→ Provided material
━━━

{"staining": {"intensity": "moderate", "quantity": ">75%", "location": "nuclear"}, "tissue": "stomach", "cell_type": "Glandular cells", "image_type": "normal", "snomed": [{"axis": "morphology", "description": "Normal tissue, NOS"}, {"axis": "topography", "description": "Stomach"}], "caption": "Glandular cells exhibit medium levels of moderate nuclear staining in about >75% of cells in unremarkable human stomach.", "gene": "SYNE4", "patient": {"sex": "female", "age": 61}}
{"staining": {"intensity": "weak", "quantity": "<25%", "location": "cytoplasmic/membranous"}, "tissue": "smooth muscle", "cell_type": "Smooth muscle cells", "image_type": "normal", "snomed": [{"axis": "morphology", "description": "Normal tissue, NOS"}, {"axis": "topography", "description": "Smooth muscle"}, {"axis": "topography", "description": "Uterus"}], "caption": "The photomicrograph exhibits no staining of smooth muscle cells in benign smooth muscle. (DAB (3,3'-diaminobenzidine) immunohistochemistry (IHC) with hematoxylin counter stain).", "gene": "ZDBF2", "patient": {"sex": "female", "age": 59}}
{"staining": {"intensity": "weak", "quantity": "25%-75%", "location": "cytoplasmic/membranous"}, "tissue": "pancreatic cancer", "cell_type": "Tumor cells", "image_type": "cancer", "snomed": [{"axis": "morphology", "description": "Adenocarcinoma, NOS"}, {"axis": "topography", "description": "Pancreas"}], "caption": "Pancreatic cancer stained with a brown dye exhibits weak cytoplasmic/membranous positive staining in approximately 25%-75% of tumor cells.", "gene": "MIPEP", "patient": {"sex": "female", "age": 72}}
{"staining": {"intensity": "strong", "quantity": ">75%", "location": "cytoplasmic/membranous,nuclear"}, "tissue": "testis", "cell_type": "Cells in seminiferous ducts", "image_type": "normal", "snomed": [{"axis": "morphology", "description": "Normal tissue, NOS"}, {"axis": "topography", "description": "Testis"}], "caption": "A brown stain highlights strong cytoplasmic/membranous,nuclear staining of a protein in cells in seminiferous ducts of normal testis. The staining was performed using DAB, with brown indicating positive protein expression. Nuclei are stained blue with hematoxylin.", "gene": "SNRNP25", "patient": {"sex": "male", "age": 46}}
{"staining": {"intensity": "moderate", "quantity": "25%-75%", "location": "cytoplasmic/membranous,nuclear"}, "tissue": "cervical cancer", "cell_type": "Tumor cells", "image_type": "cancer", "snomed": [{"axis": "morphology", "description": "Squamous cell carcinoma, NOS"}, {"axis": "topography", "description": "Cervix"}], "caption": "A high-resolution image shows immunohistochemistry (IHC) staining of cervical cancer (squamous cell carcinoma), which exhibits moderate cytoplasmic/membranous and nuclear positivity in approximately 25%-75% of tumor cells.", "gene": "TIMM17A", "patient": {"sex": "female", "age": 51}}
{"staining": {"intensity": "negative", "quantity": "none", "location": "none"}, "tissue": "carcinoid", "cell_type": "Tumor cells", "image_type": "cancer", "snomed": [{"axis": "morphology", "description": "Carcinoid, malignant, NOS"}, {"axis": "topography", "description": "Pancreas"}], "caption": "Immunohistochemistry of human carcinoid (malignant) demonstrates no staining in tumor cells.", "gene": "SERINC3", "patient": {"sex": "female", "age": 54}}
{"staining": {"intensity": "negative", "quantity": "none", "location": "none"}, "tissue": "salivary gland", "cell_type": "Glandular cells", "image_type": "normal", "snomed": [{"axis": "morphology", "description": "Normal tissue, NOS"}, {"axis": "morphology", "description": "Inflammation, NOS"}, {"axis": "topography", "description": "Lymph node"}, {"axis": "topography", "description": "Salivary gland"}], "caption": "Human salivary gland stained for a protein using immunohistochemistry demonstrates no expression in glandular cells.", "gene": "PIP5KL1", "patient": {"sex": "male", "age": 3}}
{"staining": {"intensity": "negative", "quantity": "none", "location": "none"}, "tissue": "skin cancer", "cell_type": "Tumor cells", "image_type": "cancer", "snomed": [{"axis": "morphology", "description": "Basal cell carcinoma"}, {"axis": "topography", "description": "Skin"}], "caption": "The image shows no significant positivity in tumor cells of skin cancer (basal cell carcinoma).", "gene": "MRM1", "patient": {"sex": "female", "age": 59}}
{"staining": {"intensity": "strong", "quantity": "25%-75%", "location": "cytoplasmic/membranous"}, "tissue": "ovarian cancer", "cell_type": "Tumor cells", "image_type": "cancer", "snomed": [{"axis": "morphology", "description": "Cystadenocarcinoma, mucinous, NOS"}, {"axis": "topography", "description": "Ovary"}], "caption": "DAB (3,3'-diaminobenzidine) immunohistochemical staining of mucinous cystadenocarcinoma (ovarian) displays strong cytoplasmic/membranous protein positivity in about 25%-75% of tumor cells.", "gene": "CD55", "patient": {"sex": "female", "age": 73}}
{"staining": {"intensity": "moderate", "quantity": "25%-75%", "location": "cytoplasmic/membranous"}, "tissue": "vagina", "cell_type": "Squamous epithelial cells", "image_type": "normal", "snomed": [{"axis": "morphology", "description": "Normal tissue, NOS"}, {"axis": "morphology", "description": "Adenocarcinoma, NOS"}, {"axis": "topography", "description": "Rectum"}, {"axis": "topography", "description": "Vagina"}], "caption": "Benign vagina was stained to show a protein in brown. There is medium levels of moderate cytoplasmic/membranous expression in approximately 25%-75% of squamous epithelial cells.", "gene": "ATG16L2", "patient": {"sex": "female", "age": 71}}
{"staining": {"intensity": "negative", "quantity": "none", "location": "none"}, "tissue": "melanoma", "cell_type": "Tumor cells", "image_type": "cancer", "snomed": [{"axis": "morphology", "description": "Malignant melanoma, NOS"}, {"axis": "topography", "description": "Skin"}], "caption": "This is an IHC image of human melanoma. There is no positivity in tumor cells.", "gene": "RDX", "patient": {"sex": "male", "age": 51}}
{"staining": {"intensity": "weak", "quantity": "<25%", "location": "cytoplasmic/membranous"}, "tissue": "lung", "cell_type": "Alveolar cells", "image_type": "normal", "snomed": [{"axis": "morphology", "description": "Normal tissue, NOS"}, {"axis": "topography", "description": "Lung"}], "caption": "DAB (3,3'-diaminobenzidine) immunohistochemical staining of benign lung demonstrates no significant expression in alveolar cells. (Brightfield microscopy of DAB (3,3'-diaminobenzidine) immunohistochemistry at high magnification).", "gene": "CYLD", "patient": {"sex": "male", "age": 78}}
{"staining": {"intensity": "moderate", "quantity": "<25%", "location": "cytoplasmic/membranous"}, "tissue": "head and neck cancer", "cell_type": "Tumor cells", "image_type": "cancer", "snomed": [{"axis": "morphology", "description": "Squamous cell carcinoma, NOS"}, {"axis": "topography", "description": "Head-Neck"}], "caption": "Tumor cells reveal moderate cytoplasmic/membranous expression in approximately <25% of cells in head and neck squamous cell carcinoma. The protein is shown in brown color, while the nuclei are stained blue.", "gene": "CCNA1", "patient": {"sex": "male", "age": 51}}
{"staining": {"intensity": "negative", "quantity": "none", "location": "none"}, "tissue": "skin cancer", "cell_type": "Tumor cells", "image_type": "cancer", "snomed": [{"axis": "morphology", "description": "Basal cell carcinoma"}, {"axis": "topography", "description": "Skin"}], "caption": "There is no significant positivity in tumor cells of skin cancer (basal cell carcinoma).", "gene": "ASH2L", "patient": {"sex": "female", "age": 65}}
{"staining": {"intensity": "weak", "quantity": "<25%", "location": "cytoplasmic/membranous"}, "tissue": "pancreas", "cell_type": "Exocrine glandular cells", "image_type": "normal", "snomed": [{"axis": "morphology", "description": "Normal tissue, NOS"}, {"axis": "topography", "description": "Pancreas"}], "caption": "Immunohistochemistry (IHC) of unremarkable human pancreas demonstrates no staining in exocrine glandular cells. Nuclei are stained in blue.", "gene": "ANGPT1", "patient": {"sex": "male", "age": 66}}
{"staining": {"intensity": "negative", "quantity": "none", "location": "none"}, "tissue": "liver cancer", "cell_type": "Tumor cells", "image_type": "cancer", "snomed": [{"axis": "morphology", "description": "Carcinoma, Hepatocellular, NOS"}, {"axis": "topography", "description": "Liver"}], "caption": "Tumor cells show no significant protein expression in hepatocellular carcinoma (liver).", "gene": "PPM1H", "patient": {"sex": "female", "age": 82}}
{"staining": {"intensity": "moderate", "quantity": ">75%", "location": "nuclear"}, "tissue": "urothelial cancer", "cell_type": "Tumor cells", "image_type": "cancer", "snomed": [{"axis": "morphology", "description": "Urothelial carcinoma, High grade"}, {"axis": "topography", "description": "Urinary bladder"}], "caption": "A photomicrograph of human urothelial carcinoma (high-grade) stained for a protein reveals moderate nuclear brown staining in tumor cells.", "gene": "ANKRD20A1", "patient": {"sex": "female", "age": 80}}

━━━

→ Exercise description
Within the entries above, find the string "shows" and return each line that holds it.

→ Task response
{"staining": {"intensity": "moderate", "quantity": "25%-75%", "location": "cytoplasmic/membranous,nuclear"}, "tissue": "cervical cancer", "cell_type": "Tumor cells", "image_type": "cancer", "snomed": [{"axis": "morphology", "description": "Squamous cell carcinoma, NOS"}, {"axis": "topography", "description": "Cervix"}], "caption": "A high-resolution image shows immunohistochemistry (IHC) staining of cervical cancer (squamous cell carcinoma), which exhibits moderate cytoplasmic/membranous and nuclear positivity in approximately 25%-75% of tumor cells.", "gene": "TIMM17A", "patient": {"sex": "female", "age": 51}}
{"staining": {"intensity": "negative", "quantity": "none", "location": "none"}, "tissue": "skin cancer", "cell_type": "Tumor cells", "image_type": "cancer", "snomed": [{"axis": "morphology", "description": "Basal cell carcinoma"}, {"axis": "topography", "description": "Skin"}], "caption": "The image shows no significant positivity in tumor cells of skin cancer (basal cell carcinoma).", "gene": "MRM1", "patient": {"sex": "female", "age": 59}}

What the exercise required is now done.